An agency has received a five-year ban for mishandling tenants’ money despite none of it going missing.
Melbourne firm Baycrown Management has had its licence cancelled and been disqualified from holding a licence until 2020 after breaching Victoria’s rental and agent laws.
The Victorian Civil and Administrative Tribunal ruled that Baycrown deliberately breached trust account rules for the sake of “convenience” – although “at no time whatsoever” did Baycrown steal or ‘borrow’ any money that belonged to the trust account.
According to the tribunal, the agency had a practice of collecting two months of rent in advance, but only half of this money would be paid into the trust account. The other half would be paid into a separate interest-bearing account, where it actually served as a bond.
On all but three occasions between October 2012 and about January 2014, Baycrown failed to forward this bond money to the authorities as required, the tribunal found.
During that time, Baycrown collected about $243,000 of bond money on which it earned $574 of interest.

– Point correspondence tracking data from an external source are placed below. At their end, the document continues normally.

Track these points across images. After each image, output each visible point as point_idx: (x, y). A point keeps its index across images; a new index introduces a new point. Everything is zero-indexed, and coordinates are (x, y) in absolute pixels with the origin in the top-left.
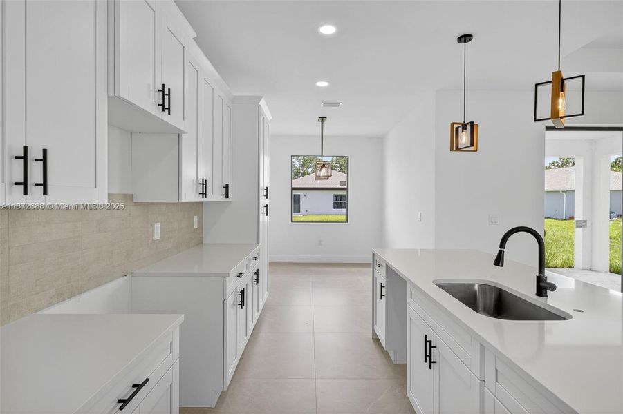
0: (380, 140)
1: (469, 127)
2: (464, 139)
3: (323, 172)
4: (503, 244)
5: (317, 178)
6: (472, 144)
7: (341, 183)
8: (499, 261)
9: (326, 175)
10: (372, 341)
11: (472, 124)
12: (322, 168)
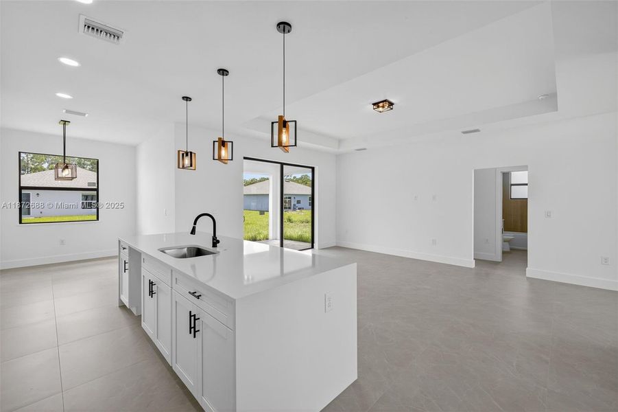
0: (134, 149)
1: (189, 154)
2: (187, 161)
3: (67, 173)
4: (195, 223)
5: (57, 178)
6: (191, 166)
7: (89, 184)
8: (193, 232)
9: (70, 176)
10: (118, 308)
11: (191, 153)
12: (64, 169)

Baycrown director Gilbert “Jack” Horton told the tribunal that the agency used this process because it had received professional advice that it was permitted.
However, the tribunal noted that this legal advice was not produced and ruled that Mr Horton’s explanation of Baycrown’s conduct was “contradictory and unsatisfactory”.

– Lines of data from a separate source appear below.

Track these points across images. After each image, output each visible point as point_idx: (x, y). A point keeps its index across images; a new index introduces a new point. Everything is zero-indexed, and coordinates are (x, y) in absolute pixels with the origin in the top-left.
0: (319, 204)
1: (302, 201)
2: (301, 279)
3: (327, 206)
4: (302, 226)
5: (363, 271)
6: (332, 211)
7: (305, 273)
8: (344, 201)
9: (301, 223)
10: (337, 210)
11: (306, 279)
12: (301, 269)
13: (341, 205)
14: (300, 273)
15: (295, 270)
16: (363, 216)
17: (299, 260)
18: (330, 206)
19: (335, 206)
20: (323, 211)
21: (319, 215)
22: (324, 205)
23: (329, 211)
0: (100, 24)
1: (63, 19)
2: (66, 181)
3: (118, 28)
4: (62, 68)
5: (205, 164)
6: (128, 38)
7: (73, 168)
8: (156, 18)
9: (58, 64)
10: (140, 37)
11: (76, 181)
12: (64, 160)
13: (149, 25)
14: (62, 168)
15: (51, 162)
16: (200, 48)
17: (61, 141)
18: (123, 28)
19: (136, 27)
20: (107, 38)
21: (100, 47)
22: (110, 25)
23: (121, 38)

“It was not done out of ignorance, but for convenience,” according to the tribunal.
“In any event, [Baycrown] ought not to need legal advice one way or the other for an estate agent managing rental premises to recognise that the money was being held on trust and ought to have been paid into the trust account.”
In other findings against Baycrown, the tribunal ruled that the agency failed to notify the regulator when it opened its trust account and twice asked tenants to sign blank bond claim applications.
Baycrown argued that a licence disqualification would be excessive punishment and that it should instead be required to accept a series of enforceable undertakings.
However, the tribunal said it didn’t think that would protect the public given the “cavalier attitude of Baycrown to its obligations in the past and the lack of reassurance about its current attitude”.
Baycrown was also ordered to pay $5,000 to the Victorian Property Fund, which is used by Consumer Affairs to fund grants and compensation claims.